Action plan for this chapter
Things to keep in mind:
Conducting a time audit will reveal how your time is spent
Align your daily plans with your weekly plans; this will give your individual days purpose and meaning
Getting caught in the minutiae of planning takes away from actually getting things done
Things to try out:
Schedule time audits every few weeks; that way you can keep track of your time management skills
Your weekly plans ought to be overarching goals that are broken down into daily ones
Avoid trying to make perfect plans; there are no such things
Chapter Twenty-One: Avoiding Time Killers
We have so few hours in each day that we get, and the hours that we do plan out for ourselves are often wasted largely on things that we do not need to do and that do not benefit us in any real ways. These time wasters may seem like good things to do while we go through them, but they poison the clocks of all those who do not curtail them.
Using these time-wasting activities are only started on to appease our capricious desires. These are usually things that we are reminded of inadvertently and do not need to be looked into. Looking into these activities is a destructive habit because this time that is invested in these things is almost never monitored and is subsequently compounded over time without us realizing it—thus making us sacrifice large spans of time when accumulated over the months and especially over the years.
One of the biggest time wasters for modern people is the lengthy phone call.
These are often made to people who we hardly know and or do not truly want to talk to. The average active modern person makes phone calls most days of their lives, and often these phone calls are to people and institutions that we have no real interest in and are simply compelled to call out of temporary necessity. If these phone calls can ever be replaced with shorter text messages and or emails, their material should instead be rendered through these mediums.
Sometimes, our wasted time is given to our sorting through disorganized clumps of material and or information. We should take the time preemptively to avoid these types of clutter and any others that make it harder for us to find things. Throwing out the things that we do not need will clear up both physical and head space for us, allowing us to better sort through the contents of our possessions. Thereafter, once we have sorted through the contents of our hordes, we should continue to organize them, keeping them tidy and placed only in their predesignated areas.

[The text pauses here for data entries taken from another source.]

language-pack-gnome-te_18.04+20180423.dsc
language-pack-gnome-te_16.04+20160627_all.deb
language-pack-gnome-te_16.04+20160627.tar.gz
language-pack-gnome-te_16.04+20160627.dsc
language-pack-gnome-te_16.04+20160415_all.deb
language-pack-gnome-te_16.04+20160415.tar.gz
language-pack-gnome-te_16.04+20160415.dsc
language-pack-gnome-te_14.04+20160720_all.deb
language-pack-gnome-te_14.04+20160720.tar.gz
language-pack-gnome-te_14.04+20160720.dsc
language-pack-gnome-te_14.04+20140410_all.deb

Searching for misplaced items is another related area of concern on this topic. When we are constantly losing things, it scatters our brains. Searching location to location, even mentally, makes our thinking short sided and exposes us to more uncertainty than need be. We should, however, stop this problem at its source if we want to avoid these states of mind. Permanently keeping things in their proper locations will eliminate our need to search out for them later, and will, in turn, give us much more time to focus on what we enjoy and what benefits us.
When we finish a task early, we should create more work for ourselves to start on during the extra time that we have found. This more direct approach to our work schedule will help us to complete more projects with our time, and in turn, make much more money. With this seamless starting off our new tasks, we will avoid wasting our time on things that do not give us any great benefits.